A segunda metade da temporada já é considerada cheia, com 11 corridas em 14 semanas, entre o GP da Holanda em 23 de agosto e o GP de Abu Dhabi em 6 de dezembro. Ainda assim, a F1 mantém aberta a possibilidade de reinserir uma etapa, com o fim de semana de 2 a 4 de outubro surgindo como opção, na semana anterior ao GP de Singapura.

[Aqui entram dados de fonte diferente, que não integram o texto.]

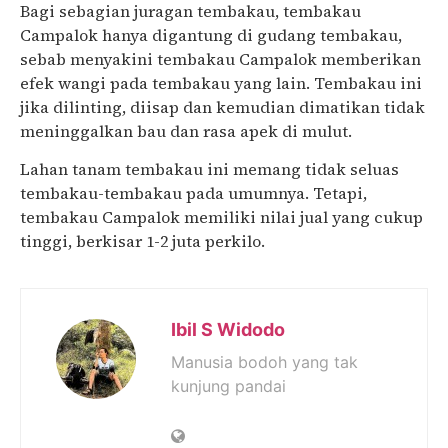
Bagi sebagian juragan tembakau, tembakau
Campalok hanya digantung di gudang tembakau,
sebab menyakini tembakau Campalok memberikan
efek wangi pada tembakau yang lain. Tembakau ini
jika dilinting, diisap dan kemudian dimatikan tidak
meninggalkan bau dan rasa apek di mulut.
Lahan tanam tembakau ini memang tidak seluas
tembakau-tembakau pada umumnya. Tetapi,
tembakau Campalok memiliki nilai jual yang cukup
tinggi, berkisar 1-2 juta perkilo.
Ibil S Widodo
Manusia bodoh yang tak
kunjung pandai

Segundo o RacingNews365, o príncipe herdeiro do Bahrein, Salman bin Hamad Al Khalifa, esteve em Silverstone durante o GP da Inglaterra no fim de semana e participou de reuniões com o CEO da F1, Stefano Domenicali, e o presidente da FIA (Federação Internacional de Automobilismo), Mohammed Ben Sulayem, discutindo um possível retorno da corrida do Bahrein. Fontes indicam que as negociações evoluem bem e que um acordo está próximo, embora nada tenha sido anunciado oficialmente.

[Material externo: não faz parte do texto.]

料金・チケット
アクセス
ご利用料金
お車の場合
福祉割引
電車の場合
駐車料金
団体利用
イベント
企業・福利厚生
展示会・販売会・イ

Também há incertezas sobre as etapas do Catar e de Abu Dhabi. Domenicali afirmou que essas decisões devem ser tomadas “até meados de setembro”. Ele também destacou à Sky Sports F1 que qualquer decisão sobre corridas adiadas precisa ser definida “antes das férias de verão”:
“Nosso dever é garantir que estamos prontos para cumprir nosso calendário como está planejado, acima de tudo para a última corrida do ano”, disse. Ele acrescentou que a situação é monitorada de perto e que eventuais anúncios serão feitos no momento adequado, sempre priorizando a segurança.